Charge Operators & Electric Charge - Wikipedia

[Superfluid universe]

In the wikipedia article about Charge, it says that when the symmetry group is a Lie group, then the charge operators correspond to the simple roots of the root system of the Lie algebra. So for U(1) group, how do the simple roots show that the charge in question is the electric charge?

 

[PeterDonis]

So for U(1) group, how do the simple roots show that the charge in question is the electric charge?

I'm not sure what you mean. Electric charge is defined as the charge associated with the U(1) symmetry of the electromagnetic interaction.

 

[Superfluid universe]

Hello, thank you for replying to me. :)
Well, i mean how does the charge "correspond" to the simple roots then?

 

[PeterDonis]

how does the charge "correspond" to the simple roots

Have you read through the Wikipedia articles linked to in the one about charge? These in particular seem relevant:

https://en.wikipedia.org/wiki/Weight_(representation_theory)#Highest-weight_module

https://en.wikipedia.org/wiki/Root_system

This is pretty advanced math and you should not expect it to seem obvious (at least, not by any non-mathematician's definition of "obvious").

 

[Superfluid universe]

Thanks for replying to me, Peter. I get that it is complicated, but is there any way of explaining it a bit simplified? At least what they mean by "correspond to".

 

[PeterDonis]

is there any way of explaining it a bit simplified?

I don't know that there is.

At least what they mean by "correspond to".

Note that the article says the charge operators correspond to simple roots, not the charge quantum numbers. The charge quantum numbers (i.e., things like $-1$ for the electron) correspond to weights of representations.
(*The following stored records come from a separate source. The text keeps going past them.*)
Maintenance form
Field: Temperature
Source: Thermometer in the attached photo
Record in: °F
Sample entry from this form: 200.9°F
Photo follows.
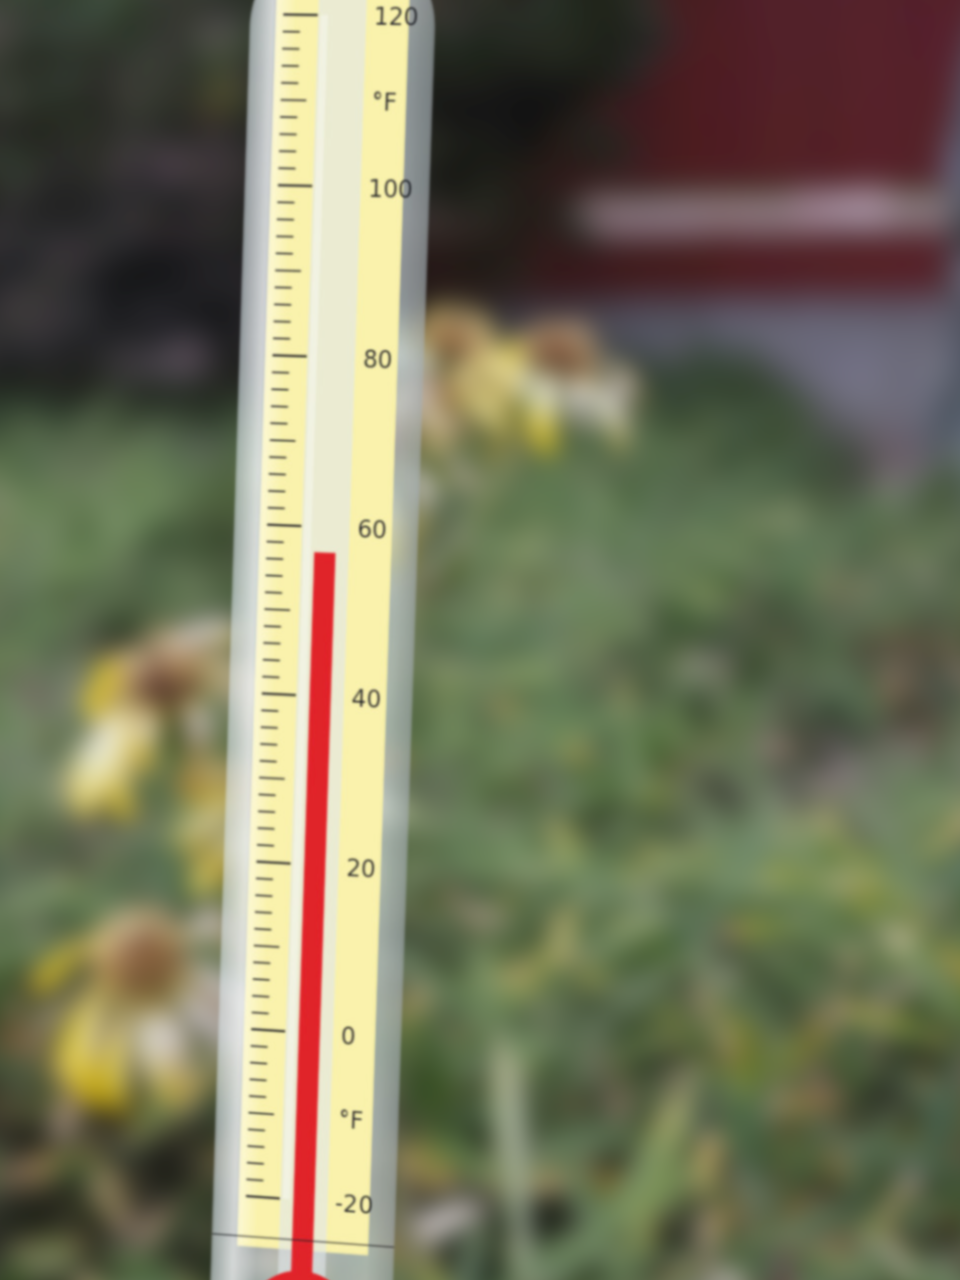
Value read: 57°F
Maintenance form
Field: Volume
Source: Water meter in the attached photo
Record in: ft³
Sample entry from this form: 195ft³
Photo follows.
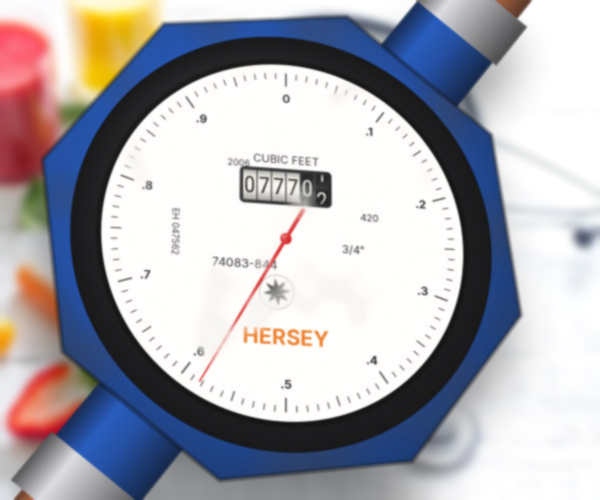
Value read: 77701.58ft³
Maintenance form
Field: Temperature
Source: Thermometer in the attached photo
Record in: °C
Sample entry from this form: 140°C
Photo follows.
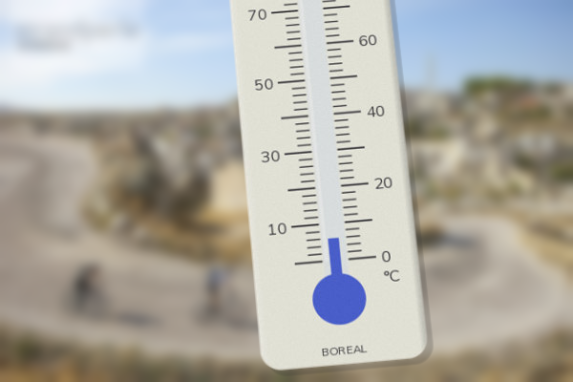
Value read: 6°C
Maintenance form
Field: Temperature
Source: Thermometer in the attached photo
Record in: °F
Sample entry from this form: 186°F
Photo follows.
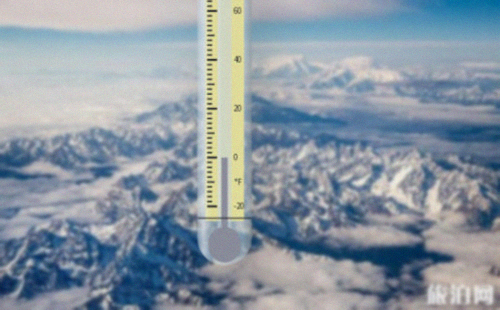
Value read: 0°F
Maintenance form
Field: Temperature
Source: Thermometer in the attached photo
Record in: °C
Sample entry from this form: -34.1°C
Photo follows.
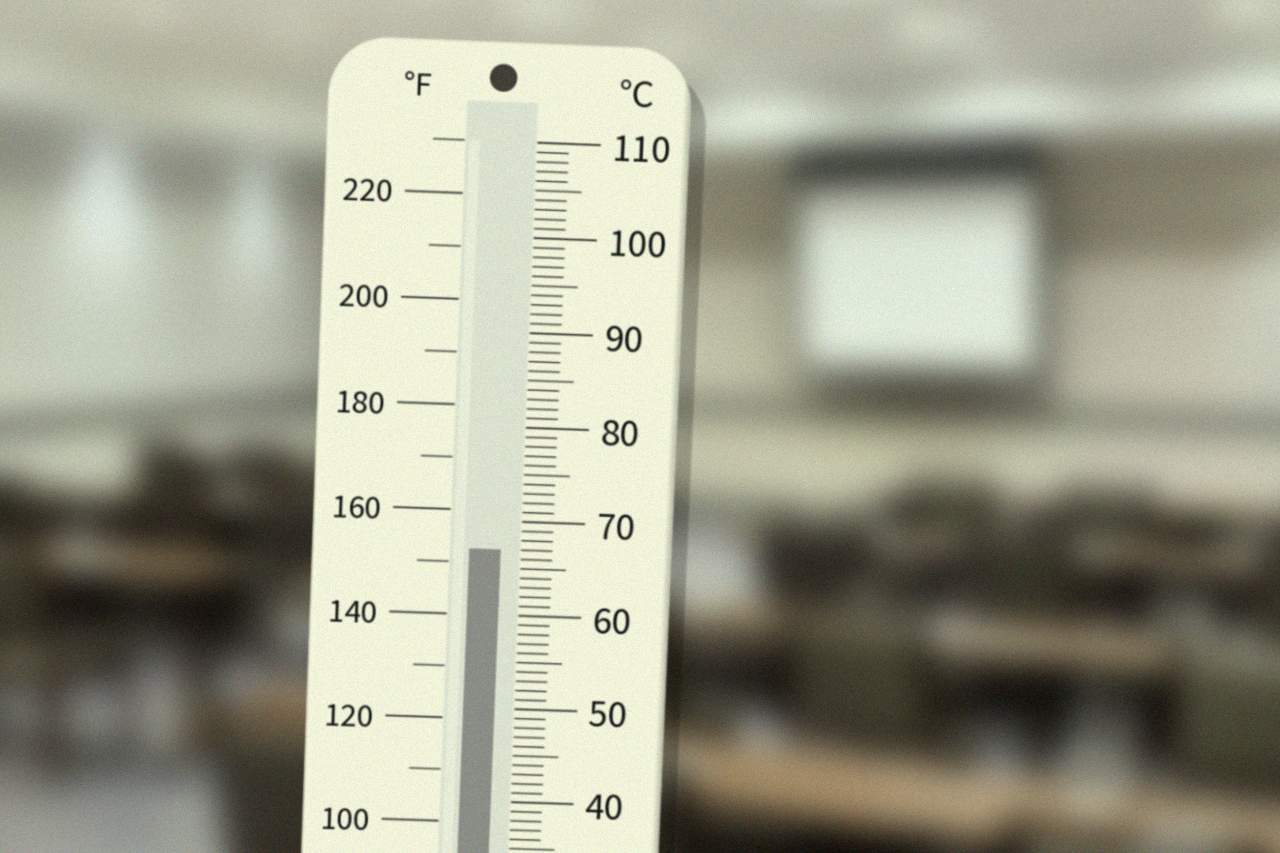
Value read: 67°C
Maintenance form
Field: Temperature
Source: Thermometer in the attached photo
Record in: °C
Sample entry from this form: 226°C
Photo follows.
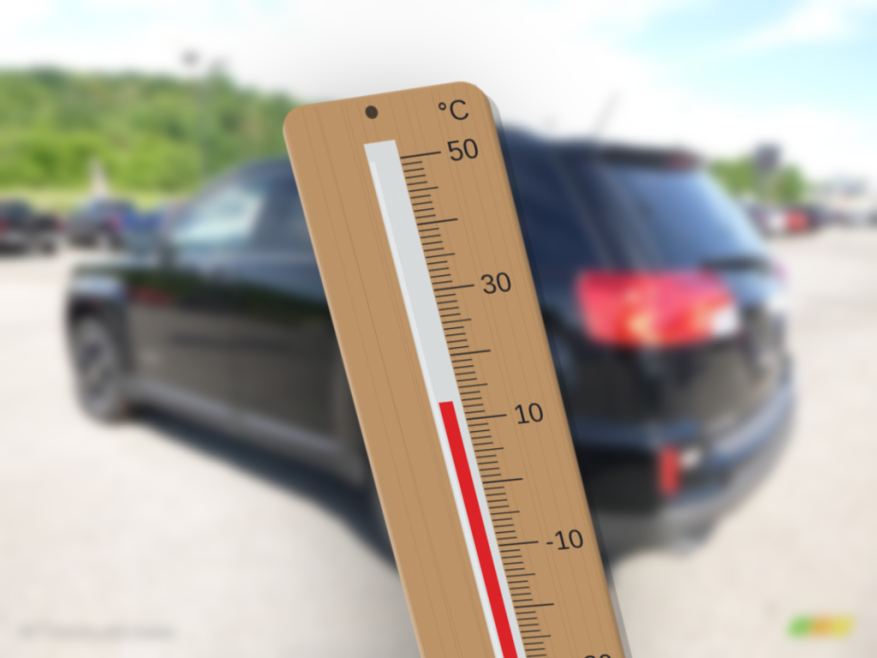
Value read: 13°C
Not that that necessarily simplifies things, but it should make clear that there are two different correspondences involved, because there are two different concepts associated with "charge", the operators (things that act on states) and the quantum numbers (the numbers you get when you act on states with charge operators).

 

[Superfluid universe]

"Note that the article says the charge operators correspond to simple roots, not the charge quantum numbers."

Ah, i thought they used "charge operator" and "charge" as synonyms. Thanks for engaging with me.

 

[Superfluid universe]

Peter, you meantioned quantum numbers. https://en.wikipedia.org/wiki/Quantum_number May I ask if there are more quantum numbers than stated in this article? Even hypothetical ones.

 

[PeterDonis]

May I ask if there are more quantum numbers than stated in this article?

Look at the section of the article titled "How many quantum numbers exist?".

 

[Superfluid universe]

Yes, i read that paragraph. But since they didn't give any examples of other quantum numbers, i asked you. :)